Well Mag did just that and its not hyperbole to say that the performance improvement she got was stupendous. She has been kind enough to write a case study and allow me to publish it herein. I really recommend you take a read, the results are pretty astounding.
SQL Server Integration Services
Sort and Merge Components vs. Lookup Component
As I have worked with SQL Server Integration Services (SSIS) to load data into a dimensional database, I have seen the huge difference when using sort and merge components and lookup components to populate over a million records. At first, I adopted the sort and merge components in my approach to populate a fact table and later saw that using the sort and merge component was too memory intensive and found using the Lookup component to be a much better approach. Let me tell you about my findings.
Let’s start with detailing my hardware components and software. I used the all-great Microsoft Virtual Server. I created a virtual server with 45 GB static (non-dynamic) hard disk and gave my virtual server 1 GB of memory. The swap file virtual memory setting on the virtual server that I created was set to 1536-3072MB. As for the software: I loaded Windows 2003 with all the service packs. I installed the IIS windows application. I installed SQL 2005, Integration Services, Analysis Services and Reporting services, Report Builder on the same server.
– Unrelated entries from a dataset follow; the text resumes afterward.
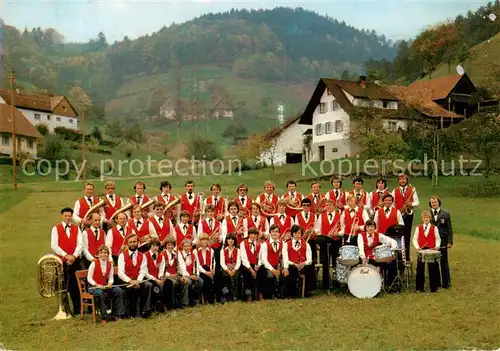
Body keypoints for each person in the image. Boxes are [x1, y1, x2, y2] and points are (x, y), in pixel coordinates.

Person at [51, 207, 84, 315]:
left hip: (75, 261)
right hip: (61, 262)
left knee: (76, 286)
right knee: (63, 286)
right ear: (62, 216)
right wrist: (66, 256)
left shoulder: (76, 228)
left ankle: (78, 310)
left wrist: (73, 256)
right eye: (66, 215)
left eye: (70, 216)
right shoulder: (55, 228)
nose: (68, 217)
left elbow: (80, 244)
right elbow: (54, 246)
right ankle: (64, 310)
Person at [87, 245, 125, 323]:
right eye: (101, 253)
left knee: (118, 291)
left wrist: (110, 283)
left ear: (108, 254)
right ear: (98, 254)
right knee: (100, 293)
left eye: (105, 252)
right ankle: (104, 317)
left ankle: (117, 314)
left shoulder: (110, 264)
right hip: (93, 287)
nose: (103, 254)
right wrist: (97, 285)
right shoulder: (94, 263)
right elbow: (89, 278)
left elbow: (111, 277)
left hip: (104, 286)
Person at [117, 233, 152, 318]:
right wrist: (130, 281)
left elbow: (143, 271)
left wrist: (138, 281)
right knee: (132, 288)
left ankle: (145, 311)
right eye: (130, 242)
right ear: (127, 243)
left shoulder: (142, 256)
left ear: (138, 242)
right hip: (126, 280)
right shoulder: (122, 256)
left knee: (148, 285)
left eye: (134, 241)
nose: (133, 244)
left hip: (138, 279)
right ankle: (133, 313)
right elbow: (120, 273)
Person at [358, 220, 398, 290]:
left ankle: (391, 285)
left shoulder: (378, 235)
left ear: (374, 227)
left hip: (377, 257)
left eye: (372, 226)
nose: (370, 228)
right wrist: (363, 258)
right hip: (367, 258)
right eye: (368, 226)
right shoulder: (361, 236)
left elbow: (393, 241)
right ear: (365, 228)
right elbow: (360, 248)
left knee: (392, 262)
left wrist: (391, 252)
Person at [314, 199, 343, 289]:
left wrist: (338, 233)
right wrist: (315, 232)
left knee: (336, 262)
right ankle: (325, 284)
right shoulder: (321, 216)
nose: (328, 207)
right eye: (327, 205)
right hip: (324, 242)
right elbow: (318, 229)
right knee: (325, 263)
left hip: (336, 241)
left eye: (330, 205)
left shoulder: (340, 216)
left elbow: (343, 229)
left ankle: (336, 282)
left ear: (334, 206)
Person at [282, 225, 314, 298]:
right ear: (292, 234)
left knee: (309, 269)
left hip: (303, 265)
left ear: (301, 234)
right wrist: (294, 264)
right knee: (292, 271)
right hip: (292, 264)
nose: (297, 235)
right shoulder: (286, 244)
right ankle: (293, 292)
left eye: (299, 233)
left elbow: (309, 259)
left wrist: (303, 263)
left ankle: (305, 291)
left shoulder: (306, 244)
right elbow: (285, 259)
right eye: (295, 233)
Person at [392, 174, 419, 259]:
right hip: (398, 214)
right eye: (400, 179)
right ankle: (398, 256)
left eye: (404, 179)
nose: (402, 181)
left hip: (408, 214)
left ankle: (406, 257)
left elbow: (417, 202)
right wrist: (397, 211)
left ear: (406, 180)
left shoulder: (412, 189)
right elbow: (392, 204)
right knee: (398, 235)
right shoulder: (394, 191)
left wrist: (411, 204)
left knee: (407, 236)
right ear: (398, 181)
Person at [413, 211, 441, 293]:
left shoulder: (434, 228)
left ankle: (434, 287)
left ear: (430, 218)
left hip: (431, 249)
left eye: (427, 217)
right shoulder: (418, 228)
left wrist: (437, 246)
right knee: (420, 268)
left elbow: (438, 238)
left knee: (433, 268)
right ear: (422, 219)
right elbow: (415, 239)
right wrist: (417, 247)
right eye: (424, 217)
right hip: (421, 250)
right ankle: (419, 287)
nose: (426, 219)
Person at [429, 195, 453, 289]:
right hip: (432, 242)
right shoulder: (428, 214)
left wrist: (450, 241)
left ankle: (446, 283)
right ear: (430, 204)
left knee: (444, 261)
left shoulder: (445, 214)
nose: (434, 204)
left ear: (438, 203)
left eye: (435, 202)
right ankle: (436, 282)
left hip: (443, 241)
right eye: (432, 203)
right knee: (434, 262)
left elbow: (449, 229)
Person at [162, 235, 186, 310]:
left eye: (172, 245)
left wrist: (183, 275)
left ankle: (182, 302)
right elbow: (162, 269)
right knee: (173, 283)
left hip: (176, 275)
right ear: (165, 245)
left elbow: (182, 266)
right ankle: (171, 304)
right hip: (166, 277)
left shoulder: (177, 254)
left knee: (183, 282)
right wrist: (170, 275)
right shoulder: (162, 255)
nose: (170, 246)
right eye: (168, 245)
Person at [259, 224, 283, 299]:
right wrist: (273, 270)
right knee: (270, 275)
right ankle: (269, 294)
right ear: (270, 233)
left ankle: (280, 293)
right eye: (273, 231)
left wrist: (284, 268)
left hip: (278, 265)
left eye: (276, 231)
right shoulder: (265, 244)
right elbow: (264, 260)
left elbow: (284, 258)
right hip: (268, 265)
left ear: (279, 233)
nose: (275, 233)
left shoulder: (283, 243)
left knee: (285, 274)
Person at [239, 228, 262, 302]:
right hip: (246, 265)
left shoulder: (260, 244)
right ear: (249, 235)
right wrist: (251, 269)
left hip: (256, 264)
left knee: (262, 272)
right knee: (247, 274)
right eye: (251, 234)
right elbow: (243, 258)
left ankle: (259, 293)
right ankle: (248, 295)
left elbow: (261, 257)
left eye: (255, 234)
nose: (253, 236)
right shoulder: (243, 243)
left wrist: (258, 265)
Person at [144, 239, 166, 312]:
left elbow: (161, 269)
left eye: (157, 245)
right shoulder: (145, 256)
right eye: (153, 245)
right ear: (150, 246)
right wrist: (155, 279)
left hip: (158, 278)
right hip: (148, 278)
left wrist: (160, 277)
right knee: (155, 287)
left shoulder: (161, 256)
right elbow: (145, 272)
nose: (155, 247)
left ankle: (162, 305)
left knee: (167, 284)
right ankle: (155, 307)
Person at [178, 239, 201, 307]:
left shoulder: (193, 255)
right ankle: (185, 303)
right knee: (188, 282)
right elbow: (182, 269)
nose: (187, 247)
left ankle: (195, 300)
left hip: (192, 274)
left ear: (191, 246)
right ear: (182, 247)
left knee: (200, 281)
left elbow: (196, 266)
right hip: (182, 275)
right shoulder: (180, 254)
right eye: (185, 246)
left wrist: (196, 274)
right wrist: (190, 276)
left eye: (189, 246)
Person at [220, 234, 241, 303]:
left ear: (235, 240)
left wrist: (234, 270)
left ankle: (236, 296)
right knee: (225, 276)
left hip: (235, 268)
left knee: (237, 276)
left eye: (232, 239)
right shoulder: (223, 250)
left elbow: (238, 262)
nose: (231, 240)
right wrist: (228, 270)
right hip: (226, 268)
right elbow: (222, 263)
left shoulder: (238, 250)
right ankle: (228, 296)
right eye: (229, 239)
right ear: (226, 240)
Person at [196, 233, 216, 304]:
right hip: (200, 271)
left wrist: (212, 270)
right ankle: (206, 299)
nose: (205, 241)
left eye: (206, 240)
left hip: (209, 270)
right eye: (203, 240)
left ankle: (210, 298)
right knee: (205, 280)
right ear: (200, 241)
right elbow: (197, 265)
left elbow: (213, 262)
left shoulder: (211, 250)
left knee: (213, 278)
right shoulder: (196, 251)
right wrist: (205, 272)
Then I proceeded to build my dimension and fact table population packages. The first fact table population package I built was using the Sort and Merge components. After having huge memory problems with this package when transferring in 2.5 million records Jamie Thomson advised me to change my approach and build a different package using the Lookup component. There I used the Lookup component in lieu of the sort and merge components and boy, what a difference a component makes!!
Let’s look at in detail the configuration of the package that used the lookup component.
Next edit the Lookup component. Choose the table or view that you will need to lookup the desired field from. In this case we will want to compare the patient_id coming in from the stg_fact_transaction table with the patient_id in the Dim_Patient table.
Next be sure to join the staging table field with the dimension table field. In this case its patient_id.
Then in the Dimension table choose the surrogate key field by clicking the box next to the field.
This is so that the field you want copied to your fact table will be the surrogate key in the dimension table.
In the Output Alias box, alias the surrogate key field something that is similar to what you named the foreign key in your fact table that pertains to that dimension.
For your next dimension you repeat the same steps as above. Those steps summarized are:
- Add the lookup component again.
- Edit the lookup component.
- Choose the table or view that you will need to lookup the desired field from.
- Join the staging table field with the dimension table field, alias accordingly.
Keep doing that until you are done with all the dimensions you will be looking up. Then lastly add the destination component.
Add the destination
Map the input column to the destination column.
That is it!! This will successfully populate the Foreign Keys in your Fact table and relate the dimensional descriptions to your additive facts!!!
Using Lookup incredibly reduced populating 2.5 million records in my fact table from 2 days to 45 minutes!!!!
Great work Mag. That's a fantastic performance improvement. Music to the ears of the dev team in Redmond no doubt!!! And thanks again for producing this!